All Guts, No Glory
Anoop Mitra
Salesforce Certified Functional Solution Consultant | Agile Project Manager | Delivery Manager
Everyone is a salesman in reality. You sell your skills and talent to a potential employer when you interview for a job, you showcase your ability to strike a good deal when you successfully earn a discount on a product you purchase and you even successfully sell your good looks, charms for getting a evening date :)
For this discussion though let us talk about the salesman who sells solutions, services and products to you. A lot of salesmen i have come across talk a lot about pipelines, potentials, possibilities and what they "can" achieve. They talk about 3X pipelines to achieve their targets and confidently believe that it's all about tons of potentials that can lead to their goals.
If that was the reality then we would be having all salesman achieving their numbers and all review meetings only talk about success and not of missed targets. I call this sales syndrome "All Guts No Glory".
My success in sales has come through a different approach. I ask myself and my team just 5 questions for every potential 1) Have i got a clear understanding of my customer expectation in terms of the product or solution i wish to sell 2) Do i have a clear understanding of his budget 3) What's the realistic timeline that the sale can be achieved 4) Can we look at this customer as a long term investment 5) What are the growth areas (cross selling) they have identified with the account . I ask my team to think hard and come with up "Realistic" names of such customers.
What you see then is not a pipeline but a few names, probe further and that few becomes little.
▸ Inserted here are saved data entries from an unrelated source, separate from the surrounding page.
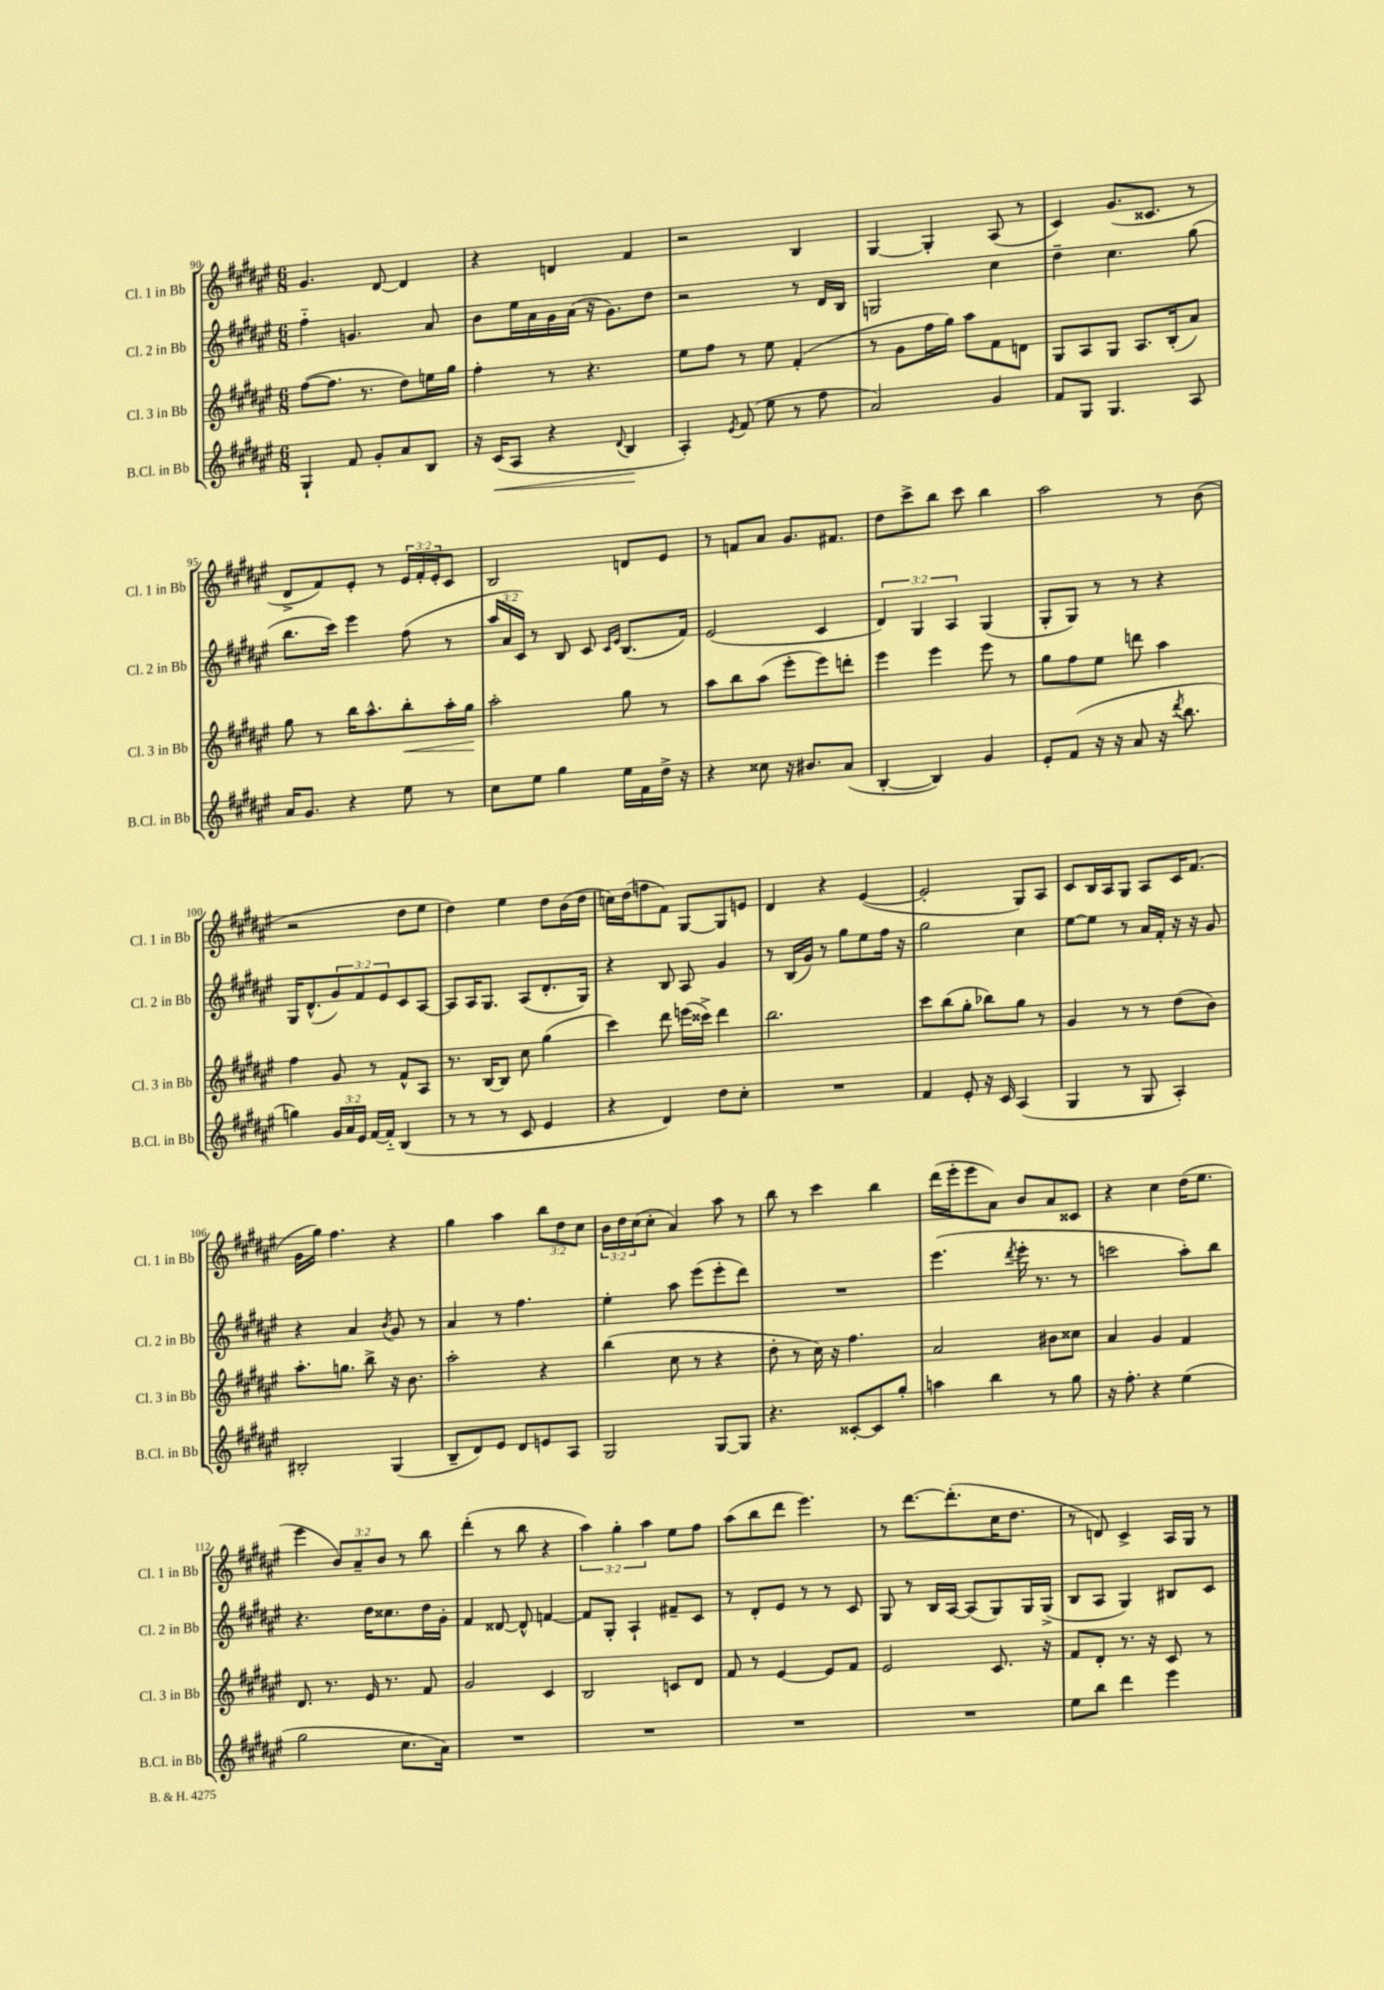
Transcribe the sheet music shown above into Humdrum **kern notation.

**kern	**dynam	**kern	**dynam	**kern	**kern
*part4	*part4	*part3	*part3	*part2	*part1
*staff4	*staff4	*staff3	*staff3	*staff2	*staff1
*I"B.Cl. in Bb	*	*I"Cl. 3 in Bb	*	*I"Cl. 2 in Bb	*I"Cl. 1 in Bb
*I'B.Cl. in Bb	*	*I'Cl. 3 in Bb	*	*I'Cl. 2 in Bb	*I'Cl. 1 in Bb
*clefG2	*	*clefG2	*	*clefG2	*clefG2
*k[f#c#g#d#a#e#]	*	*k[f#c#g#d#a#e#]	*	*k[f#c#g#d#a#e#]	*k[f#c#g#d#a#e#]
*M6/8	*	*M6/8	*	*M6/8	*M6/8
=90	=90	=90	=90	=90	=90
4G#`/	.	([8ff#\L	.	4ff#\	4.g#/
.	.	8.ff#\J]	.	.	.
8f#/	.	.	.	4.gn/	.
.	.	8.r	.	.	.
8g#'/L	.	.	.	.	[8d#/
8a#/	.	8dd#\L)	.	.	4d#/]
8B/J	.	16een\L	.	8a#/	.
.	.	16gg#\JJ	.	.	.
=91	=91	=91	=91	=91	=91
16r	.	4ff#'\	.	8b\L	4r
!	!LO:HP:b	!	!	!	!
(16c#/KL	<	.	.	.	.
8A#/J	.	.	.	16ee#\L	.
.	.	.	.	16a#\	.
4r	.	8r	.	16g#\	4dn/
.	.	.	.	(16a#\JJ	.
.	.	4.r	.	16r	.
.	.	.	.	8.g#\L)	.
8qqd#/	.	.	.	.	.
4B/	.	.	.	.	4f#/
.	.	.	.	8dd#\J	.
.	[	.	.	.	.
=92	=92	=92	=92	=92	=92
4A#'/)	.	8ee#\L	.	2r	2r
.	.	8ff#\J	.	.	.
8qe#/	.	.	.	.	.
(8f#/	.	8r	.	.	.
8ee#\	.	8ee#\	.	.	.
8r	.	(4f#'/	.	8r	4B/
8ff#\	.	.	.	16d#/LL	.
.	.	.	.	16B/JJ	.
=93	=93	=93	=93	=93	=93
2a#/)	.	8r	.	2Gn/	[4G#/
.	.	8g#\L	.	.	.
.	.	16ff#\L	.	.	4G#'/]
.	.	16gg#\JJ)	.	.	.
.	.	8aa#\L	.	.	.
4g#/	.	8f#\	.	4cc#\	(8A#/
.	.	8dn\J	.	.	8r
=94	=94	=94	=94	=94	=94
8f#/L	.	8G#/L	.	4dd#~\	4c#/)
8G#/J	.	8A#/	.	.	.
4.G#/	.	8G#/J	.	4.cc#\	(8.g#/L
.	.	8.A#/L	.	.	.
.	.	.	.	.	8.c##X/J
.	.	(16B'/k	.	.	.
8A#/	.	8a#/J)	.	(8gg#\	8r
!!LO:LB:g=z
=95	=95	=95	=95	=95	=95
16a#/KL	.	8gg#\	.	8.bb\L	8d#^/L
8.g#/J	.	.	.	.	.
.	.	8r	.	.	8f#/)
.	.	.	.	16ccc#\Jk)	.
4r	.	16bb\KL	.	4eee#\	8e#'/J
.	.	8.aa#^^\	.	.	.
.	.	.	.	.	8r
!	!	!	!LO:HP:b	!	!
8ee#\	.	8bb'\	<	(8ff#\	24e#/LL
.	.	.	.	.	24f#'/
.	.	.	.	.	24e#'/J
8r	.	16aa#'\L	.	8r	8c#/J
.	.	16gg#\JJ	.	.	.
.	.	.	[	.	.
=96	=96	=96	=96	=96	=96
8cc#\L	.	2aa#'\	.	24aa#/LL	2B/
.	.	.	.	24a#/	.
.	.	.	.	24c#/JJ)	.
8ee#\J	.	.	.	8r	.
4gg#\	.	.	.	8B/	.
.	.	.	.	8c#/	.
.	.	.	.	16qqc#/LL	.
.	.	.	.	16qqe#/JJ	.
16ee#\LL	.	8gg#\	.	(8.B/L	8dn/L
16f#\	.	.	.	.	.
16dd#^\JJ	.	8r	.	.	8e#/J
16r	.	.	.	16f#/Jk)	.
=97	=97	=97	=97	=97	=97
4r	.	8aa#\L	.	(2e#/	8r
.	.	8bb\	.	.	8fn/L
8cc##X\	.	(8aa#\J	.	.	8a#/J
16r	.	8eee#'\L	.	.	8.g#/L
8.b#X/L	.	.	.	.	.
.	.	8eee#\)	.	4c#/	.
.	.	.	.	.	8.f#X/J
(8a#/J	.	8dddn'\J	.	.	.
=98	=98	=98	=98	=98	=98
[4B'/	.	4eee#\	.	6d#/)	8dd#\L
.	.	.	.	.	8ccc#^\
.	.	.	.	6G#/	.
4B/])	.	4eee#\	.	.	8bb\J
.	.	.	.	6A#/	.
.	.	.	.	.	8ccc#\
4g#/	.	8eee#\	.	(4G#/	4bb\
.	.	8r	.	.	.
=99	=99	=99	=99	=99	=99
8e#'/L	.	8gg#\L	.	8G#'/L	2aa#\
(8f#/J	.	8ff#\	.	8G#/J)	.
16r	.	8ee#\J	.	8r	.
16r	.	.	.	.	.
8a#/	.	8dddn\	.	8r	.
16r	.	4aa#\	.	4r	8r
8qddd#/	.	.	.	.	.
8.bb\	.	.	.	.	.
.	.	.	.	.	(8b\
!!LO:LB:g=z
=100	=100	=100	=100	=100	=100
4ggn\)	.	4ff#\	.	16G#/KL	2r
.	.	.	.	(8.d#^^/	.
24g#/LL	.	8g#/	.	12g#/)	.
24a#/	.	.	.	.	.
24e#/JJ	.	.	.	12f#/	.
[16f#/LL	.	8r	.	.	.
.	.	.	.	12e#/	.
16f#/JJ]	.	.	.	.	.
(4B/	.	8f#^^/L	.	8c#/	8dd#\L
.	.	8A#/J	.	[8A#/J	8ee#\J
=101	=101	=101	=101	=101	=101
8r	.	8.r	.	8A#/L]	4dd#\)
8r	.	.	.	16A#/K	.
.	.	[16B/KL	.	8.G#/J	.
8r	.	8B/J]	.	.	4ee#\
8c#/	.	8cc#\	.	(8A#/L	.
4e#/	.	(4gg#\	.	8.d#'/	8dd#\L
.	.	.	.	.	(16b\L
.	.	.	.	16G#/Jk)	16dd#\JJ
=102	=102	=102	=102	=102	=102
4r	.	4ccc#\)	.	4r	16ccn\LL)
.	.	.	.	.	(16dd#\J
.	.	.	.	.	8ffn\
4d#/)	.	8ddd#\	.	8B/	8f#\J)
.	.	(16eeen\LL	.	8A#/	[8G#/L
.	.	16ccc##X^\JJ)	.	.	.
8dd#\L	.	4ddd#\	.	4g#/	8G#/]
8cc#'\J	.	.	.	.	8en/J
=103	=103	=103	=103	=103	=103
2.r	.	2.bb\	.	8r	4d#/
.	.	.	.	(16B/LL	.
.	.	.	.	16g#/JJ)	.
.	.	.	.	8r	4r
.	.	.	.	8gg#\L	.
.	.	.	.	8ee#\	([4e#/
.	.	.	.	16ff#\Jk	.
.	.	.	.	16r	.
=104	=104	=104	=104	=104	=104
4f#/	.	8ccc#\L	.	2gg#\	2e#'/]
.	.	(8bb\	.	.	.
8e#'/	.	8gg#'\J	.	.	.
16r	.	8bb-X\L)	.	.	.
16c#/	.	.	.	.	.
(4A#/	.	8gg#\J	.	4cc#\	8G#/L)
.	.	8r	.	.	8A#/J
=105	=105	=105	=105	=105	=105
4G#/	.	4g#/	.	[8ee#\L	8c#/L
.	.	.	.	8ee#\J]	16B/L
.	.	.	.	.	16A#/J
8r	.	8r	.	8r	8G#/J
8G#/	.	8r	.	16a#/LL	8A#/L
.	.	.	.	16f#'/JJ	.
4A#'/)	.	(8dd#\L	.	16r	16c#/K
.	.	.	.	16r	(8.f#/J
.	.	8b\J)	.	8g#/	.
!!LO:LB:g=z
=106	=106	=106	=106	=106	=106
2B#X'/	.	8.aa#'\L	.	4r	16g#\LL
.	.	.	.	.	16gg#\JJ)
.	.	.	.	.	4.ff#\
.	.	8.ggn\J	.	.	.
.	.	.	.	4a#/	.
.	.	8bb^\	.	.	.
.	.	.	.	8qb/	.
(4G#/	.	16r	.	8g#/	4r
.	.	8.b\	.	.	.
.	.	.	.	8r	.
=107	=107	=107	=107	=107	=107
8B~/L	.	2aa#'\	.	4a#/	4gg#\
8d#/)	.	.	.	.	.
8e#/J	.	.	.	8r	4aa#\
8d#/L	.	.	.	4.ff#\	.
8en/	.	4r	.	.	12bb\L
.	.	.	.	.	12dd#\
8A#/J	.	.	.	.	.
.	.	.	.	.	12cc#\J
=108	=108	=108	=108	=108	=108
2G#/	.	(4bb\	.	4ee#'\	24b\LL
.	.	.	.	.	24dd#\
.	.	.	.	.	(24cc#\J
.	.	.	.	.	8cc#'\J
.	.	8cc#\	.	8aa#\	4a#/)
.	.	8r	.	(8eee#\L	.
[8G#/L	.	4r	.	8eee#'\	8aa#\
8G#/J]	.	.	.	8ddd#\J)	8r
=109	=109	=109	=109	=109	=109
4.r	.	8dd#'\	.	2.r	8bb\
.	.	8r	.	.	8r
.	.	16cc#\)	.	.	4ccc#\
.	.	16r	.	.	.
[8c##X'/L	.	4.ff#\	.	.	.
8c##/]	.	.	.	.	4bb\
8gg#'/J	.	.	.	.	.
=110	=110	=110	=110	=110	=110
4aan\	.	2a#/	.	(4.eee#\	(16ddd#\LL
.	.	.	.	.	16eee#'\J
.	.	.	.	.	8eee#\
4bb\	.	.	.	.	8a#\J)
.	.	.	.	8qddd#/	.
.	.	.	.	16eee#'\	8b/L
.	.	.	.	8.r	.
8r	.	8b#X\L	.	.	8a#/
8gg#\	.	8cc##X\J	.	8r	8c##X/J
=111	=111	=111	=111	=111	=111
16r	.	4a#/	.	2cccn\	4r
8.ff#'\	.	.	.	.	.
4r	.	4g#/	.	.	4cc#\
(4ee#\	.	4f#/	.	8aa#'\L)	(16dd#\KL
.	.	.	.	.	8.ee#\J
.	.	.	.	8bb\J	.
!!LO:LB:g=z
=112	=112	=112	=112	=112	=112
2gg#\	.	8.d#/	.	4.r	4eee#\
.	.	8.r	.	.	.
.	.	.	.	.	12b/L)
.	.	.	.	.	12a#~/
.	.	16e#/	.	16dd#\KL	.
.	.	.	.	.	12b/J
.	.	8.r	.	8.cc##X\	.
8.cc#\L	.	.	.	.	8r
.	.	8f#/	.	16dd#\L	8bb\
16a#\Jk)	.	.	.	16g#'\JJ	.
=113	=113	=113	=113	=113	=113
2.r	.	2g#/	.	4f#/	(4ddd#'\
.	.	.	.	[8d##X/	8r
.	.	.	.	8d##^^/]	8bb\
.	.	4c#/	.	[4fn/	4r
=114	=114	=114	=114	=114	=114
2.r	.	2B/	.	8f/L]	6aa#\)
.	.	.	.	8G#'/J	.
.	.	.	.	.	6gg#'\
.	.	.	.	4A#`/	.
.	.	.	.	.	6aa#\
.	.	8cn/L	.	8f#X~/L	8ee#\L
.	.	8d#/J	.	8c#/J	8ff#\J
=115	=115	=115	=115	=115	=115
2.r	.	8f#/	.	8r	(8aa#\L
.	.	8r	.	8d#'/L	8bb\
.	.	[4e#/	.	8e#/J	8ddd#\J
.	.	.	.	8r	4.eee#\)
.	.	8e#/L]	.	8r	.
.	.	8f#/J	.	8c#/	.
=116	=116	=116	=116	=116	=116
2.r	.	2e#/	.	8G#/	8r
.	.	.	.	8r	[8.ddd#\L
.	.	.	.	16B/LL	.
.	.	.	.	[16A#/JJ	(8.ddd#'\]
.	.	.	.	(8A#/L]	.
.	.	8.c#/	.	8G#/)	16cc#\K
.	.	.	.	.	8.dd#\J
.	.	.	.	16G#/L	.
.	.	16r	.	(16G#^/JJ	.
=117	=117	=117	=117	=117	=117
8ee#\L	.	8f#/L	.	8B/L	8r
8bb\J	.	8d#'/J	.	8A#/J	8dn/)
4ddd#\	.	8.r	.	4G#/)	4c#^/
.	.	16r	.	.	.
4eee#\	.	8c#/	.	8B#X/L	16A#/LL
.	.	.	.	.	16G#/JJ
.	.	8r	.	8c#/J	8r
==	==	==	==	==	==
*-	*-	*-	*-	*-	*-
Instead of focusing on bloating pipelines, setting unrealistic targets, manufactured potentials, concentrate on getting good customers who are interested in your company and it's services. Approach sales as fulfilling a need rather than fulfilling a number and you would suddenly see growth and success that really matter over a sustained period of time. This is not a story, but from my direct experience of selling and managing a team a sales folks.
There's no fun in having all Guts all the time, it's more fun having less guts but more glory. Agree?